Nicostrate se rendit à ces raisons. Il ne pouvait effectivement se persuader que sa femme et son intendant eussent osé se porter à un tel excès d’insolence. Il leur fit des excuses, et se mit ensuite à discourir de la singularité de l’aventure et des effets de la vue qui n’étaient pas les mêmes quand on se trouvait sur le poirier. Mais la dame, qui feignait toujours d’être fâchée de la mauvaise opinion que son mari avait eue de sa fidélité : « Puisque ce maudit poirier, dit-elle, fait voir de si vilaines choses, je ne veux pas qu’il me nuise davantage, ni à aucune autre femme. » Puis, s’adressant à Pirrus : « Va chercher une cognée et jette-le à bas pour le brûler ; quoiqu’il serait beaucoup mieux d’en donner sur la tête de mon mari, pour lui apprendre à mieux penser de la fidélité de sa femme et de la tienne. Oui, monsieur, continua-t-elle, vous mériteriez d’être châtié pour l’injustice que vous m’avez faite. Je ne reviens point de votre aveuglement. Quand il s’agit de mal penser de votre femme, vous ne devez pas en croire vos yeux. »

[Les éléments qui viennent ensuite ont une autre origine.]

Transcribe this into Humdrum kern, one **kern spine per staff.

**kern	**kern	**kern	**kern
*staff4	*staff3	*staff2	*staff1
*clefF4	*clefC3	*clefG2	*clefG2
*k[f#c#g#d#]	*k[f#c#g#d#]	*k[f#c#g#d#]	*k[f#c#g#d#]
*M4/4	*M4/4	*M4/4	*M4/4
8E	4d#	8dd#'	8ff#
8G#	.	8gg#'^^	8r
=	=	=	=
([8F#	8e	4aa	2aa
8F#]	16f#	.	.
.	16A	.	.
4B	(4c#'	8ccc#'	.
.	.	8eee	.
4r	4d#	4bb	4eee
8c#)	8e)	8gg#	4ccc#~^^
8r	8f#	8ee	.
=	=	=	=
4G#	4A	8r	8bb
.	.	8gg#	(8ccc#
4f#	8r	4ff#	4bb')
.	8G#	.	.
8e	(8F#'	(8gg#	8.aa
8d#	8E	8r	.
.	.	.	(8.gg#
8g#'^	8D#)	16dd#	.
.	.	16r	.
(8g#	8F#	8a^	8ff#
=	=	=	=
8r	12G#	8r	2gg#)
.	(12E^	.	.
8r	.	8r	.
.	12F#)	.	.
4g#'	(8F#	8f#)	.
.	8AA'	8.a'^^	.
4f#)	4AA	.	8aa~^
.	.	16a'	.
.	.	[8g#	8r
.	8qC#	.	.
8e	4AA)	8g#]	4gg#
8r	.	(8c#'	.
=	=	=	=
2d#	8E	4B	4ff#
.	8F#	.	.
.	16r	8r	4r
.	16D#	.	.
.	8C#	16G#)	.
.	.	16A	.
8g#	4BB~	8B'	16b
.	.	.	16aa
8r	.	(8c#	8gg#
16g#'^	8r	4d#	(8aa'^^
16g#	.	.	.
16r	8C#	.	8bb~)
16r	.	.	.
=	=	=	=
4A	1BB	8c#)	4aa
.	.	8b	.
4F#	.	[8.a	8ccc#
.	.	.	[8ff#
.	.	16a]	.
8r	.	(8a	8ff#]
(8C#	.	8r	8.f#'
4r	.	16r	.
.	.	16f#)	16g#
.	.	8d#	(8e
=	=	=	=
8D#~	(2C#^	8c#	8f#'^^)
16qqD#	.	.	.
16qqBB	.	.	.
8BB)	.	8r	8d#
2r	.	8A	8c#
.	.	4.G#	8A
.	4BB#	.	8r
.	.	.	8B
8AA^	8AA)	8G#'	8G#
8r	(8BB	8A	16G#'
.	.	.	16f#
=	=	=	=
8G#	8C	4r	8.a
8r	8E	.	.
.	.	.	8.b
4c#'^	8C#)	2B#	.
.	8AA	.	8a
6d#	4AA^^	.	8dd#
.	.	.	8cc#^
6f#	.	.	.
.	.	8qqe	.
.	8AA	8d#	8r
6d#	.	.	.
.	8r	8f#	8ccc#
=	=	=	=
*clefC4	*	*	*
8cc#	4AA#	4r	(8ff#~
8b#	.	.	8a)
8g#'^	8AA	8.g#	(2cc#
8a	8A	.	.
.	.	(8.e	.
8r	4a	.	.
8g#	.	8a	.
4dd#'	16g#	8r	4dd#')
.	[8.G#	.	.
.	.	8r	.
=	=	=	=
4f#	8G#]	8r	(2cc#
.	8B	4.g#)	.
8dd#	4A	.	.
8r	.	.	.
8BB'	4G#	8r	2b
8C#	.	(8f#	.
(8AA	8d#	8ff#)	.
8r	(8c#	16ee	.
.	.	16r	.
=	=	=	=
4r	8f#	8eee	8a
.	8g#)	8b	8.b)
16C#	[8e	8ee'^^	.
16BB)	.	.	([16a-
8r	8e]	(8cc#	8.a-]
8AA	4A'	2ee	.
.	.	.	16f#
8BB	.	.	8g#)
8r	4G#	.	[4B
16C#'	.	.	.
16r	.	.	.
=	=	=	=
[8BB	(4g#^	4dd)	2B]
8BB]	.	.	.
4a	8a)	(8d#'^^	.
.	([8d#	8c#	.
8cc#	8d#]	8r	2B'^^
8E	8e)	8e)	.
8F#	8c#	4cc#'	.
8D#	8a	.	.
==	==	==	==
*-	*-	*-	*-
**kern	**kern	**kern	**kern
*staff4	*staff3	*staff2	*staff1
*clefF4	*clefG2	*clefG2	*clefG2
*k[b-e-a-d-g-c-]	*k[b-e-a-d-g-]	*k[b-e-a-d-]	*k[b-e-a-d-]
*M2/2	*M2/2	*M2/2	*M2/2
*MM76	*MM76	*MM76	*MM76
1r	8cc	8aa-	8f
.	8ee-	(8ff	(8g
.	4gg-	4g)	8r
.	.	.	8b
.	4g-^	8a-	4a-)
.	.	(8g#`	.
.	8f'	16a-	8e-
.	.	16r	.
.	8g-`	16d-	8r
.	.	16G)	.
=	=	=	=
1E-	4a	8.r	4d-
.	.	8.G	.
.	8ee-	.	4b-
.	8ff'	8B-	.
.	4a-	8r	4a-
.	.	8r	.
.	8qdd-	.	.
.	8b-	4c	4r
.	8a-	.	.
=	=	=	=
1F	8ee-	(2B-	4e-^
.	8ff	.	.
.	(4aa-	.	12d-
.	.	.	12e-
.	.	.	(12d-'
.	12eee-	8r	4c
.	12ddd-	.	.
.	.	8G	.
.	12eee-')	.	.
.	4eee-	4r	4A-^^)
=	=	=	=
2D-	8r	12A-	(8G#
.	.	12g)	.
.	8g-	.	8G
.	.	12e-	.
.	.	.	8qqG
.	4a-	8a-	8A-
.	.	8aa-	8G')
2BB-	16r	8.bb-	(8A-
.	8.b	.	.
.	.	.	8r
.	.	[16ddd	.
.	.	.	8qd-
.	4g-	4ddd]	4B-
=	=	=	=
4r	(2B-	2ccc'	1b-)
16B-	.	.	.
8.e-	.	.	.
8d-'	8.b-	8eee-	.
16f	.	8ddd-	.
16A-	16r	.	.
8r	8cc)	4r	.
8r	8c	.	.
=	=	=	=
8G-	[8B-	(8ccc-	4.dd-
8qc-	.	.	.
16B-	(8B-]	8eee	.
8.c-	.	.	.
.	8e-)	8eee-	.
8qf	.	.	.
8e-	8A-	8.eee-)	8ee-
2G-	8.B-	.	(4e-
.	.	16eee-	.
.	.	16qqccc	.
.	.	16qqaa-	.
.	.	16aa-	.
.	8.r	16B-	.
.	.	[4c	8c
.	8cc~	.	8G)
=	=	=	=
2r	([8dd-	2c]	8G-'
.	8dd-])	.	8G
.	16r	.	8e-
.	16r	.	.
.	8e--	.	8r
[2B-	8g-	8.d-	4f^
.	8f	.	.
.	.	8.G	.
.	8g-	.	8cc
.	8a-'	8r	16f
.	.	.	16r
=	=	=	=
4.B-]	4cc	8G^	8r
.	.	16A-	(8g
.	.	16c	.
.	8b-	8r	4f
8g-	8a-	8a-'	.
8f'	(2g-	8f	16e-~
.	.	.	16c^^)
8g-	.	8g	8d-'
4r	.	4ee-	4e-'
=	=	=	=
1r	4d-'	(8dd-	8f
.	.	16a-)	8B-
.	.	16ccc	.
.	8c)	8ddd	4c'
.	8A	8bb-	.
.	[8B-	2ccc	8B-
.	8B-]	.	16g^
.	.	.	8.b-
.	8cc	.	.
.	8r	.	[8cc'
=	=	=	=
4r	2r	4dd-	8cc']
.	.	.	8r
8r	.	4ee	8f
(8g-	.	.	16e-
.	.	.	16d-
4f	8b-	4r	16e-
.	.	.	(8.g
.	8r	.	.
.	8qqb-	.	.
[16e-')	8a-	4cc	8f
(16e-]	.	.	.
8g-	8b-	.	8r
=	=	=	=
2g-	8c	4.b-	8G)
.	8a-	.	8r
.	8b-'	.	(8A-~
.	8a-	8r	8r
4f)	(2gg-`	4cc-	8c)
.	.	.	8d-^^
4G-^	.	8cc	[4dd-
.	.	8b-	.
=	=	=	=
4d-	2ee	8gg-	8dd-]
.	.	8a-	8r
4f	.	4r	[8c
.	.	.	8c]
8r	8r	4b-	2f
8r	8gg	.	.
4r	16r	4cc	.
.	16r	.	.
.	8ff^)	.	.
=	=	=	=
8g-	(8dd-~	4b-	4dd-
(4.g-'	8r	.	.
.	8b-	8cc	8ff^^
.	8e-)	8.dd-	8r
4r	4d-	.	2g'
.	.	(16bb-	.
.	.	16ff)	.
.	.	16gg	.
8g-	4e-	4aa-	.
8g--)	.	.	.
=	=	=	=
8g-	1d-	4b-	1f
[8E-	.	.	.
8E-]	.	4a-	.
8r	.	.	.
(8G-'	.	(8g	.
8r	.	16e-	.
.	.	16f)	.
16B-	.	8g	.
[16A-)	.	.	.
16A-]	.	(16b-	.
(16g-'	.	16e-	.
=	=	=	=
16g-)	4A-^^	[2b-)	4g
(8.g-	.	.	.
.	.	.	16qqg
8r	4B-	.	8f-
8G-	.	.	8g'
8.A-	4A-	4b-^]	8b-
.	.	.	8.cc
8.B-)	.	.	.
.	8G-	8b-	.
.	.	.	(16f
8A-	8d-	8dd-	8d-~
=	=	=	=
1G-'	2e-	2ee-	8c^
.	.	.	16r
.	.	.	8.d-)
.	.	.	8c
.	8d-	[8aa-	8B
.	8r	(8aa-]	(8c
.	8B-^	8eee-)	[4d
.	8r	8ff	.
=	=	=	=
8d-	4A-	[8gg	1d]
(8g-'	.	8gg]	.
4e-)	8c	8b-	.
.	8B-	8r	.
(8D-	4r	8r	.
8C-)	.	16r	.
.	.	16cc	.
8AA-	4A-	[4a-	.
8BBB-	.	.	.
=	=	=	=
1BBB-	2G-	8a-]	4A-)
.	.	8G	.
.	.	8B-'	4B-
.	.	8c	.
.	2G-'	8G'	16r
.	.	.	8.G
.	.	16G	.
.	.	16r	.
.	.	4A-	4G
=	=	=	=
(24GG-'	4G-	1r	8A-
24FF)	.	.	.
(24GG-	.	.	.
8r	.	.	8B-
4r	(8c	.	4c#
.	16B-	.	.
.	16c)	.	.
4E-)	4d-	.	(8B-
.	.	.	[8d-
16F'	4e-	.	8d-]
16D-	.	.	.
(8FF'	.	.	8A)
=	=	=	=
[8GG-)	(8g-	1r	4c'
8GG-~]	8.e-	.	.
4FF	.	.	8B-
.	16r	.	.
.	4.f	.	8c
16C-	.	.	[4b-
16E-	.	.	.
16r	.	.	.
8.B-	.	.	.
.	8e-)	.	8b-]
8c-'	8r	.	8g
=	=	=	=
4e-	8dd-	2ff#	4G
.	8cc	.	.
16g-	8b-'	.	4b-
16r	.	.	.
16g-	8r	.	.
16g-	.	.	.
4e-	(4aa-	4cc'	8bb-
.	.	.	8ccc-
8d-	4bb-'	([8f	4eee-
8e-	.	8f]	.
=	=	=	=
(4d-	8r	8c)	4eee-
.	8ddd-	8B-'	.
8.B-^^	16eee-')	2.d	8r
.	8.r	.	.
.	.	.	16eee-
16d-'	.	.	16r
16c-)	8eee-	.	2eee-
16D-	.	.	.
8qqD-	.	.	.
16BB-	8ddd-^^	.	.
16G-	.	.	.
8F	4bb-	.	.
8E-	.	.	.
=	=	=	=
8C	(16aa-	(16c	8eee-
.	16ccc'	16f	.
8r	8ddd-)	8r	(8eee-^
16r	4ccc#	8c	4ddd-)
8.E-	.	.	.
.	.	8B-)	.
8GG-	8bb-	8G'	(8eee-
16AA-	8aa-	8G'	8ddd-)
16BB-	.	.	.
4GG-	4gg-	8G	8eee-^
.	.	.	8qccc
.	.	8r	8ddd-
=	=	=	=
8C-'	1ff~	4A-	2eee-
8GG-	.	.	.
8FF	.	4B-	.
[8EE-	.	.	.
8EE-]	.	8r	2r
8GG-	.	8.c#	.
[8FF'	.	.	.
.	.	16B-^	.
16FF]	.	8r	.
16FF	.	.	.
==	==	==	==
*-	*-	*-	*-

Pirrus, ayant pris une hache, abattit incontinent le poirier. Alors la belle, se tournant vers Nicostrate : « Puisque je vois à terre, lui dit-elle, l’ennemi de ma vertu, je perds toute espèce de ressentiment. Je vous pardonne, ajouta-t-elle avec douceur, et vous recommande, sur toutes choses, d’avoir désormais une meilleure opinion de votre femme, qui vous aime mille fois plus que vous ne méritez. » Le mari s’estima trop heureux de ce que sa femme voulut bien oublier l’outrage qu’il lui avait fait. Il fit des excuses à Pirrus d’avoir soupçonné sa bonne foi ; et tous les trois satisfaits, ils rentrèrent dans le palais.

C’est ainsi que ce bon mari fut maltraité, trahi et plaisanté par sa femme. Dès ce jour elle vécut familièrement avec Pirrus, qui lui fit souvent goûter les plaisirs de l’amour avec plus d’agrément et de liberté qu’ils n’en avaient eu sous le poirier.